Backpacking in Slovakia may not feature highly on many Europe itineraries, but its reputation among travellers is slowly growing, and for good reason.
Home to medieval towns, phenomenal national parks, mountains and an awesome nightlife, Slovakia is one of the most underrated countries in Central Europe. Locked in between Austria, Poland, Ukraine, and Hungary, Slovakia is home to a long history, a mix of cultures and traditional hearty meals.
What to see in Slovakia
Ski, snowboard or hike the Tatras Mountains in the beautiful Tatra National Park. In the summer, this is an incredible location for climbing up mountain sides to overlook trees and blue lakes, and in the winter the steep mountains are perfect for skiing and snowboarding. The highest peak, which can be found in the High Tatras region of the mountains, is Mt. Gerlach which reaches over 8700ft.
If being at one with nature is your favourite pastime, you can try and visit all Slovakia’s nine national parks, each with different terrains, sights and activities. The Mala Fatra National Park is filled with jagged hills and is a popular hiking route, and the Slovak Paradise National Park is home to eight nature reserves, hiking trails that include ladders, chains and bridges, and 350 caves, although only 12 are safe enough for the public.

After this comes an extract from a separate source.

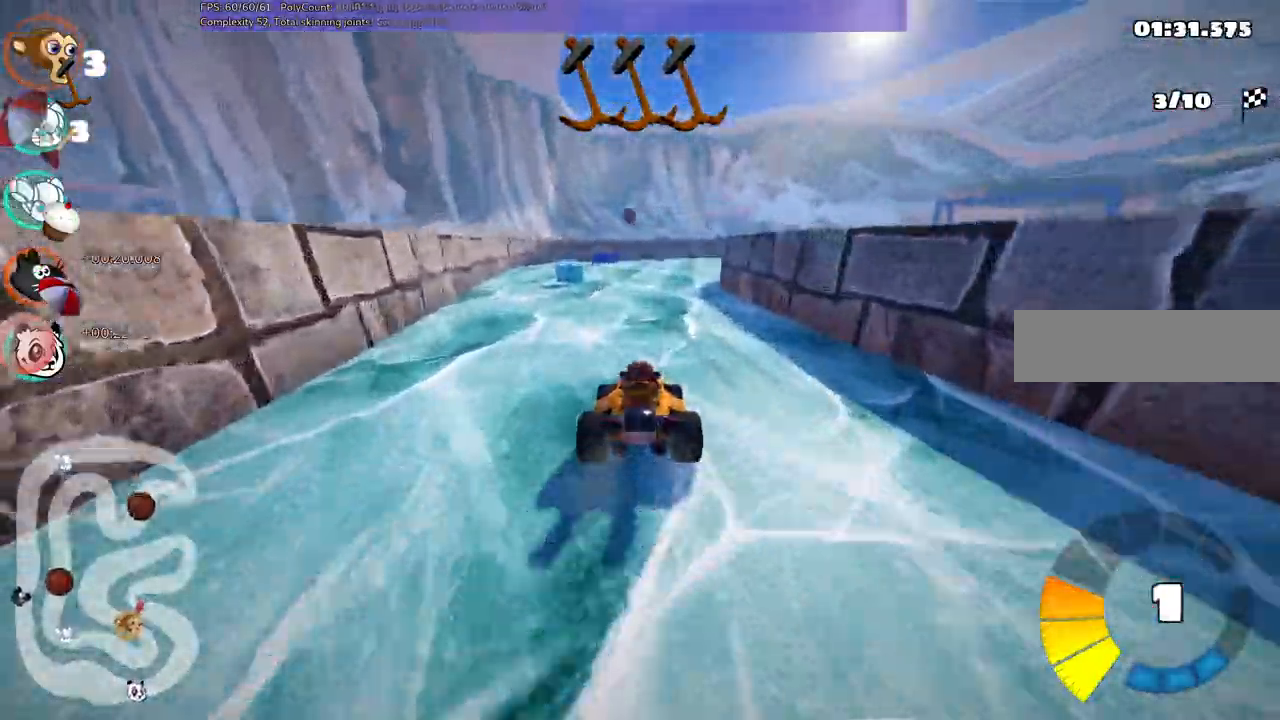
Gameplay with keyboard; each line is a JSON object with the keys held at the frame after it. "events" lists presses ("down") and releases ("up") of ".", "alt_r", "b", "c", "comma", "ctrl_r", "d", "down", "f", "g", "h", "j", "k", "l", "left", "m", "n", "quote", "return", "right", "semicolon", "shift_r", "space", "super", "up" and "v" between this image and that frame as [ms after this image, input, new state], when the widget could be followed in between. No other keys are recorded. Mouse input is not recorded. Not read: /.
{"keys": ["left", "m", "right", "up"], "events": [[17, "m", "down"], [67, "left", "down"], [150, "right", "up"], [400, "right", "down"]]}
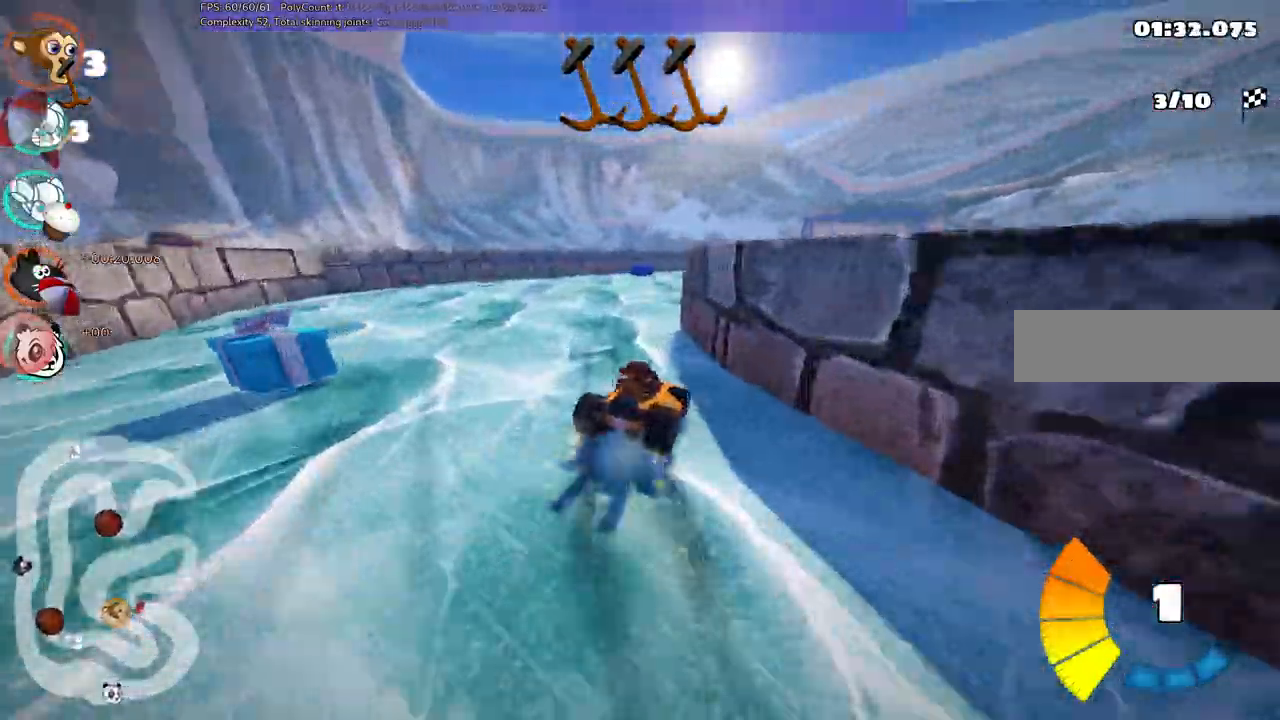
{"keys": ["left", "m", "right", "up"]}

The Dobšinská Ice Cave is a UNESCO World Heritage Site, and is thought to be 250,000 years old. Not surprisingly, it’s pretty chilly in the cave, and the annual temperature stays around 0°C, keeping thewalls covered in a thick layer of ice which measured at 26.5 metres. You can walk under ice waterfalls, ice stalagmites and other fascinating frosty formations
To experience rafting and canoeing down a river framed by mountain scenery, head to the Dunajec River Gorge in the Pieniny National Park. Lying on the border with Poland, this is the smallest national park in Slovakia, but no less impressive. This NP is famous for its natural beauty which can be seen from down below in the valleys or high up on the mountain side.

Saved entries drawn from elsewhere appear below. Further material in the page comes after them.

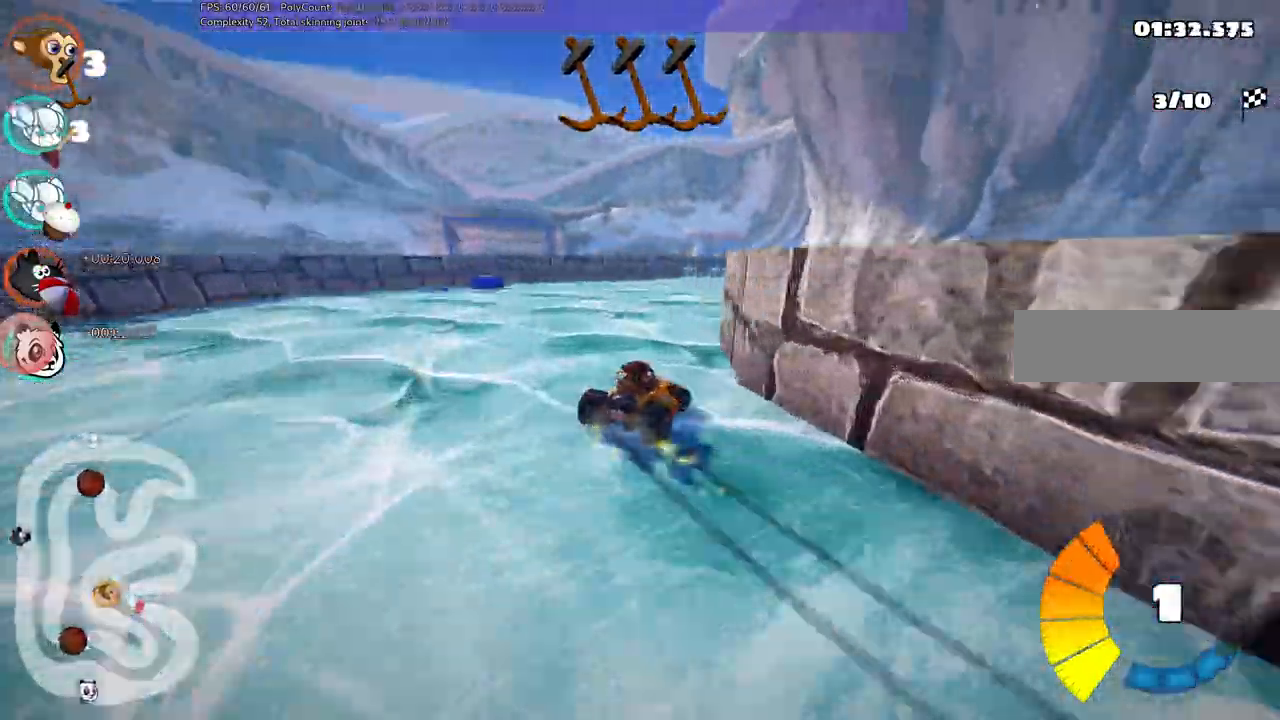
{"keys": ["up"]}
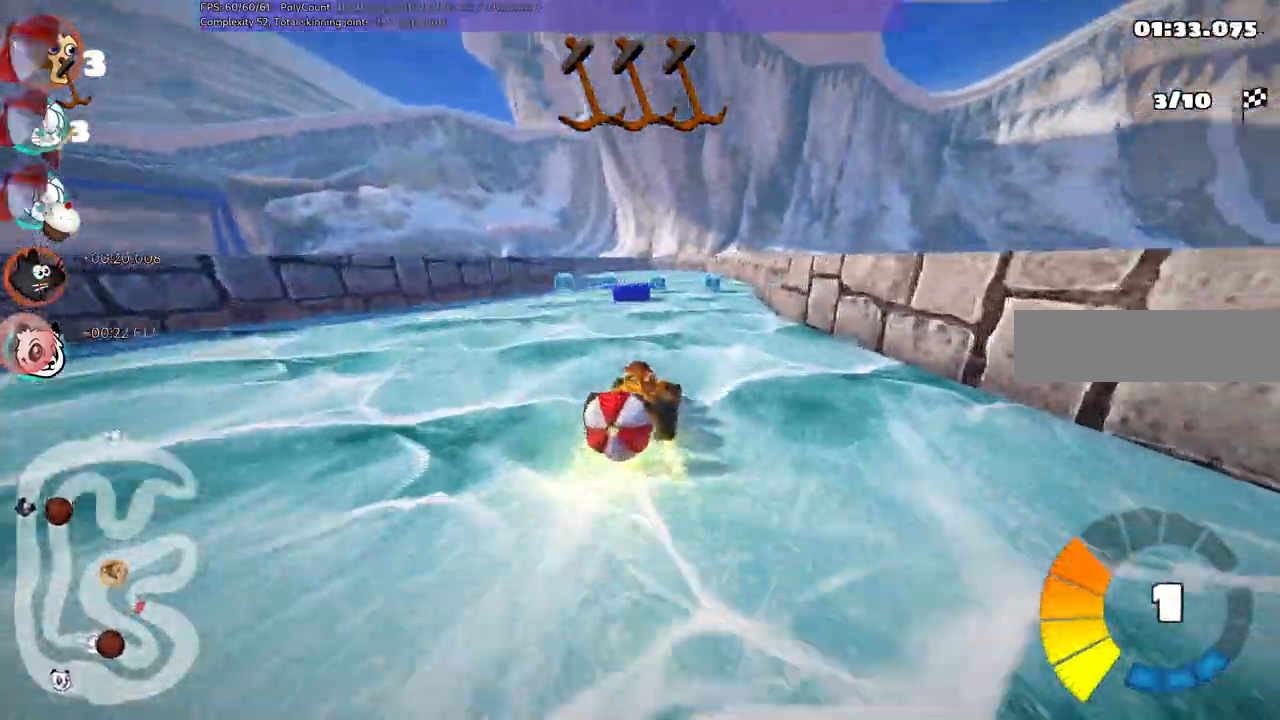
{"keys": ["down"]}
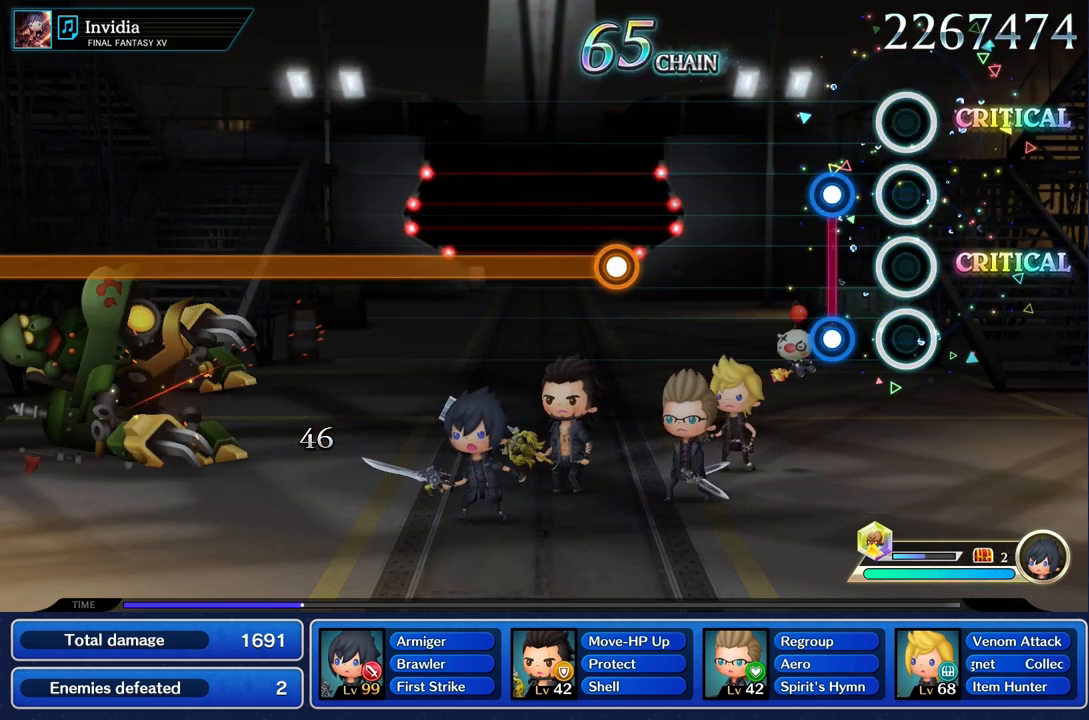
Gameplay with a controller (PlayStation layout); each line is a JSON object with the inputs held at the frame after it. "events" lists button and stick changes between this image and that frame as [ms after this image, input, new state], when the widget could be followed in between. Not read: CIRCLE CROSS L3 R3.
{"buttons": [], "left_stick": "center", "right_stick": "center", "events": [[217, "L1", "down"], [217, "R1", "down"], [350, "L1", "up"], [350, "R1", "up"]]}
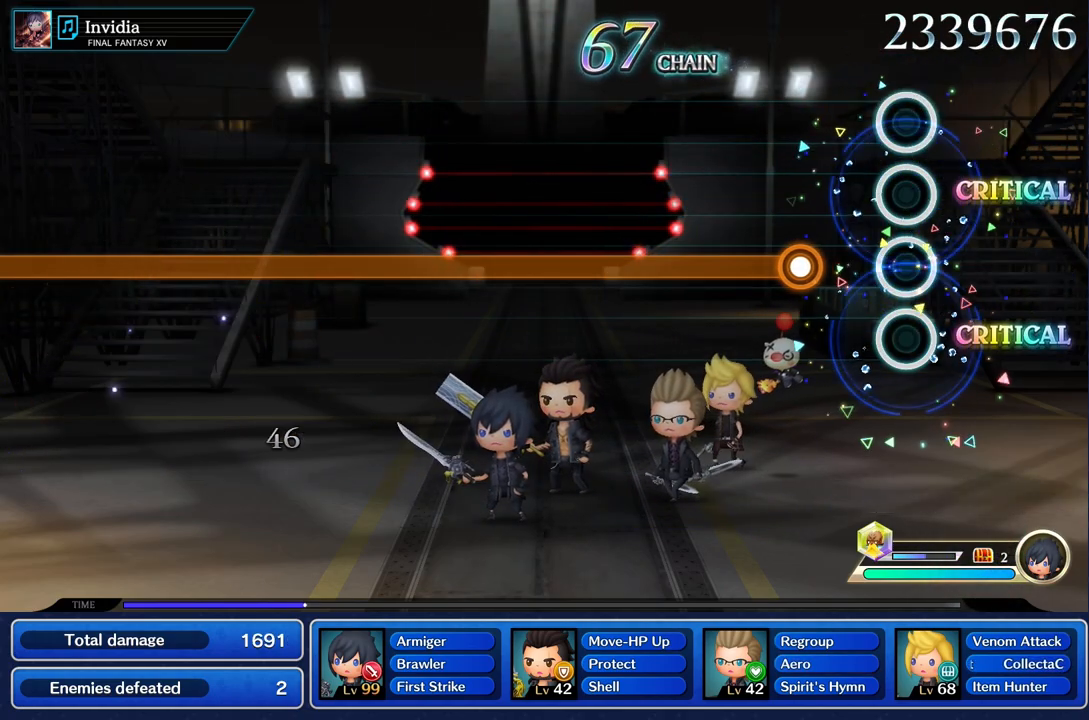
{"buttons": ["R1"], "left_stick": "center", "right_stick": "center", "events": [[351, "R1", "down"]]}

After all that hiking, skiing and white water rafting, it’s time to relax in Slovakia’s natural thermal waters. As with most natural spas, these ones have been bought by ‘real’ spas, but if you’ve got the cash it’s worth spending a couple of hours soaking in warm waters and taking in the incredible scenery. Sklene Teplice Spa is the most impressive; here you can soak in volcanic waters inside a Steam Cave, yes an actual cave. There are plenty of other spas in Slovakia but many have built over the natural surroundings, making them look more like an outdoor swimming pool than a natural spa.
Bratislava, Slovakia’s capital is not only a beautiful medieval city, but it also has one hell of a night life. The booze is cheap, paying for entry is rare, and the nightspots are packed. In the summer you can grab a drink from a bar then head on the streets to meet locals and backpackers. As the evening goes on you can visit the night clubs; The Club, Masquerade, and Trafo Music Bar are all spots but there are plenty of other clubs to check out.

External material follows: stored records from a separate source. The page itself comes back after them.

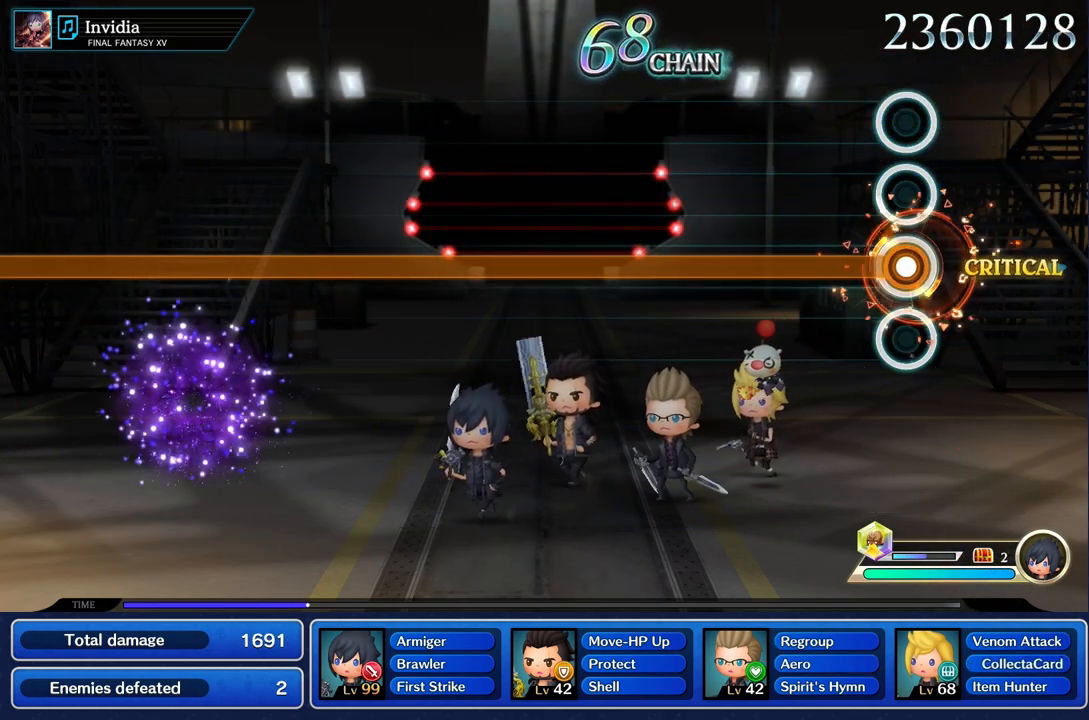
{"buttons": ["R1"], "left_stick": "center", "right_stick": "center", "events": []}
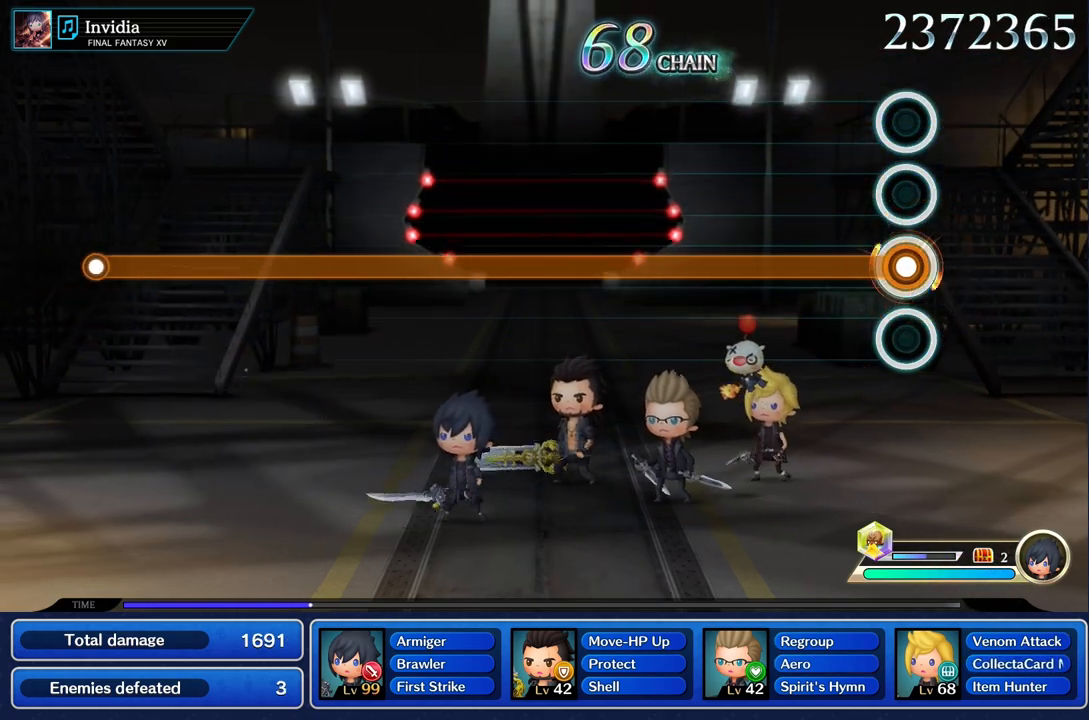
{"buttons": ["R1"], "left_stick": "center", "right_stick": "center", "events": []}
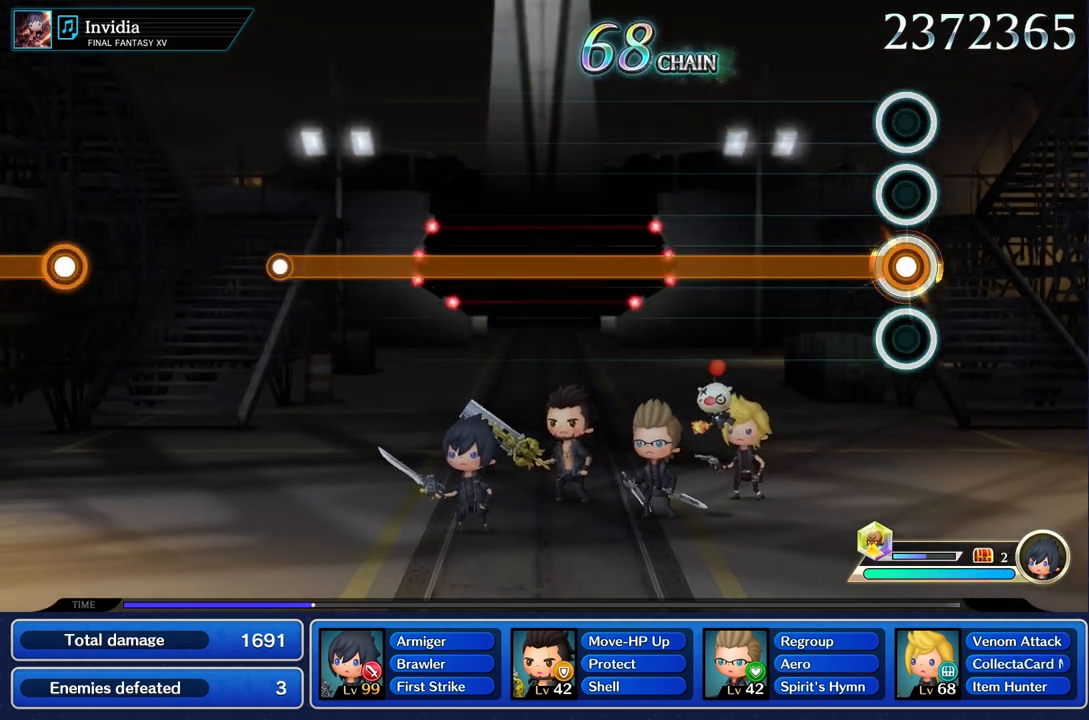
{"buttons": ["R1"], "left_stick": "center", "right_stick": "center", "events": []}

The Medieval towns of Nitra and Trnava are the oldest in Slovakia. Nitra has been a functioning city for 6,000 years, and is great to discover on foot. The places to see in Nitra are the Nitra Castle that looms over the city, the Old Town, and Zobor hill to get a great view of the entire city.
Trnava was first mentioned in the 11th century and is home to 12 churches. Each church resembles a different period of history, representing the different architecture and religions through the ages. The gothic St Nicholas Church is pretty hard to miss and dates back to the Middle Ages, the tower in the centre of Trnava was built during the Renaissance period in the 16th century, and 100 years later the Pualinian Church was built, and so on. It really is a unique place to uncover.
The medieval lessons don’t stop there either. In the Church of St Jacob in Levoca sits the world’s tallest gothic altar, standing at 61ft. The impressive altar was built in the 15th century during the late gothic era, and is made entirely of wood, painted gold, and carved with fascinating religious pictures.
If you’re in the city of Bratislava, a meal or a drink at the top of the UFO Observation Tower should be on the agenda. Offering a 360 degree view, you can look over the whole of Bratislava, from the medieval castles, to the remains of communism. As with most tourist attractions, the drinks and food are terribly overpriced, so if you’re on a budget you can just pay to look out from the observation deck.